This function is derived from torchvision VGG make_layers()

https://github.com/pytorch/vision/blob/master/torchvision/models/vgg.py

def vgg(cfg, i, batch_norm=False):
layers = []
in_channels = i
for v in cfg:
if v == ‘M’:
layers += [nn.MaxPool2d(kernel_size=2, stride=2)]
elif v == ‘C’:
layers += [nn.MaxPool2d(kernel_size=2, stride=2, ceil_mode=True)]
else:
conv2d = nn.Conv2d(in_channels, v, kernel_size=3, padding=1)
if batch_norm:
layers += [conv2d, nn.BatchNorm2d(v), nn.ReLU(inplace=True)]
else:
layers += [conv2d, nn.ReLU(inplace=True)]
in_channels = v
pool5 = nn.MaxPool2d(kernel_size=3, stride=1, padding=1)
conv6 = nn.Conv2d(512, 1024, kernel_size=3, padding=6, dilation=6)
conv7 = nn.Conv2d(1024, 1024, kernel_size=1)
layers += [pool5, conv6,
nn.ReLU(inplace=True), conv7, nn.ReLU(inplace=True)]
return layers

def add_extras(cfg, i, batch_norm=False):
# Extra layers added to VGG for feature scaling
layers = []
in_channels = i
flag = False
for k, v in enumerate(cfg):
if in_channels != ‘S’:
if v == ‘S’:
layers += [nn.Conv2d(in_channels, cfg[k + 1],
kernel_size=(1, 3)[flag], stride=2, padding=1)]
else:
layers += [nn.Conv2d(in_channels, v, kernel_size=(1, 3)[flag])]
flag = not flag
in_channels = v
return layers

def multibox(vgg, extra_layers, cfg, num_classes):
loc_layers = []
conf_layers = []
vgg_source = [24, -2]
for k, v in enumerate(vgg_source):
loc_layers += [nn.Conv2d(vgg[v].out_channels,
cfg[k] * 4, kernel_size=3, padding=1)]
conf_layers += [nn.Conv2d(vgg[v].out_channels,
cfg[k] * num_classes, kernel_size=3, padding=1)]
for k, v in enumerate(extra_layers[1::2], 2):
loc_layers += [nn.Conv2d(v.out_channels, cfg[k]
* 4, kernel_size=3, padding=1)]
conf_layers += [nn.Conv2d(v.out_channels, cfg[k]
* num_classes, kernel_size=3, padding=1)]
return vgg, extra_layers, (loc_layers, conf_layers)

base = {
‘300’: [64, 64, ‘M’, 128, 128, ‘M’, 256, 256, 256, ‘C’, 512, 512, 512, ‘M’,
512, 512, 512],
‘512’: [],
}
extras = {
‘300’: [256, ‘S’, 512, 128, ‘S’, 256, 128, 256, 128, 256],
‘512’: [],
}
mbox = {
‘300’: [4, 6, 6, 6, 4, 4], # number of boxes per feature map location
‘512’: [],
}

def build_ssd(phase, size=300, num_classes=21):
if phase != “test” and phase != “train”:
print(“Error: Phase not recognized”)
return
if size != 300:
print(“Error: Sorry only SSD300 is supported currently!”)
return

return SSD(phase, *multibox(vgg(base[str(size)], 3),
                            add_extras(extras[str(size)], 1024),
                            mbox[str(size)], num_classes), num_classes)

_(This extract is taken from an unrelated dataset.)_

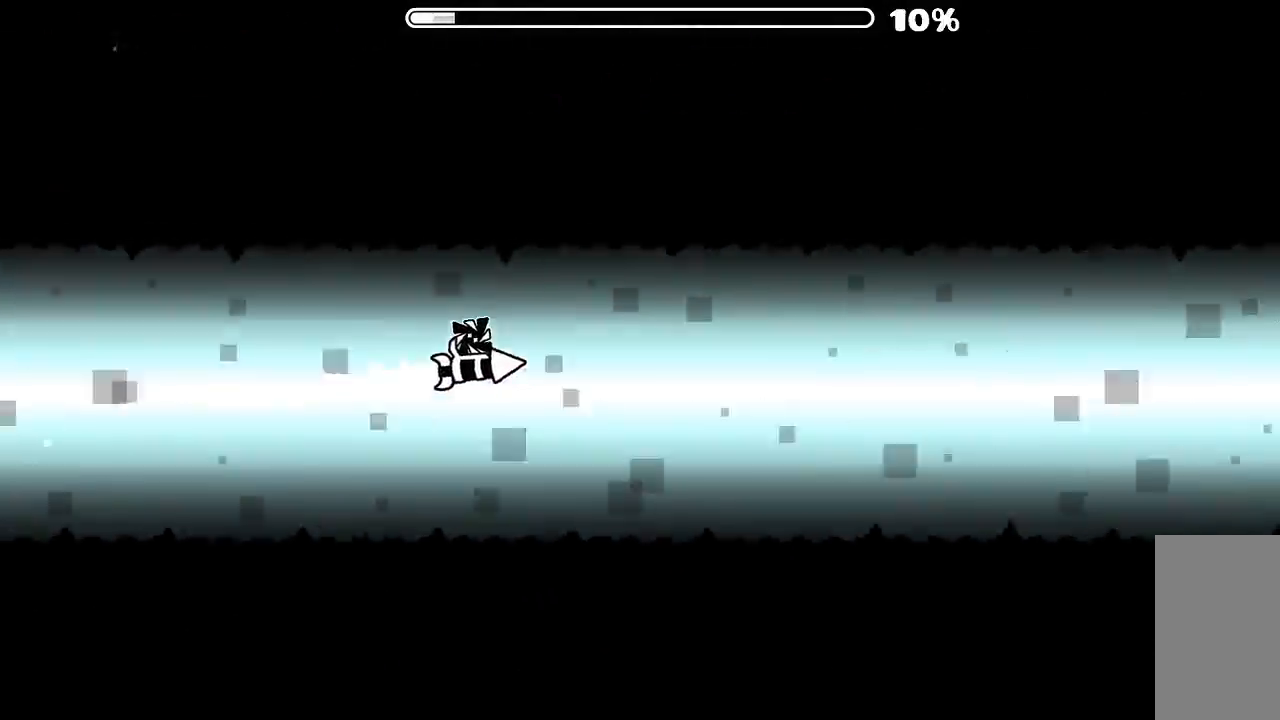
{"keys": [], "mouse": ["left"], "events": [[100, "mouse_left", "down"], [233, "mouse_left", "up"], [433, "mouse_left", "down"]]}
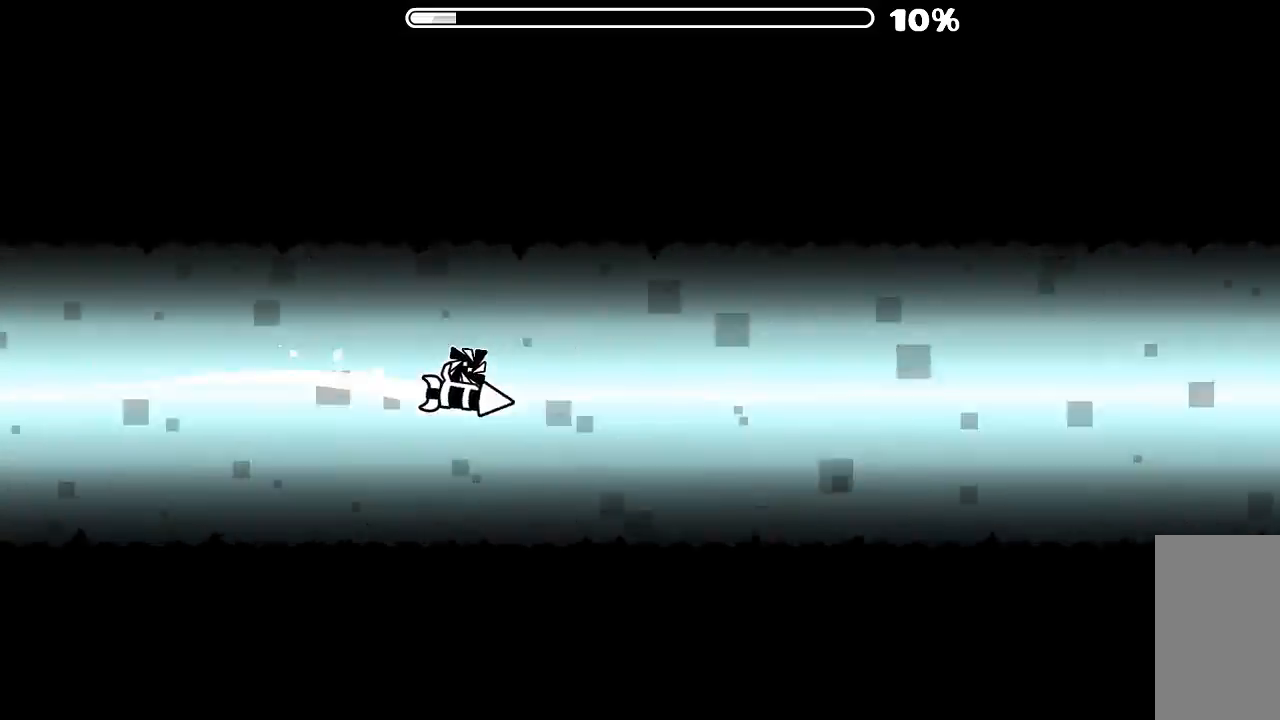
{"keys": [], "mouse": ["left"], "events": [[33, "mouse_left", "up"], [166, "mouse_left", "down"], [266, "mouse_left", "up"], [433, "mouse_left", "down"]]}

It seems you are writing a module, not a custom autograd.Function, so you won’t need the @staticmethod decorator.

thanks for your reply, if i not use @staticmethod decorator, then its showing runtime error:

Legacy autograd function with non-static forward method is deprecated. Please use new-style autograd function with static forward method. (Example: https://pytorch.org/docs/stable/autograd.html#torch.autograd.Function ).

so that i followed your suggestion which you have given to jhonpool4 to include @staticmethor before the forward function, but i am getting another new issue : forward() missing 1 required positional argument, “x”.

If you are writing a custom autograd.Function, then you would need the decorator.
However, base on your code it seems you might be able to just write an nn.Module and let Autograd figure out the backward pass. In this approach you wouldn’t need the @staticmethod decorator.

thanks, i removed @staticmethod in my code then i am facing below error

Legacy autograd function with non-static forward method is deprecated. Please use new-style autograd function with static forward method. (Example: https://pytorch.org/docs/stable/autograd.html#torch.autograd.Function ).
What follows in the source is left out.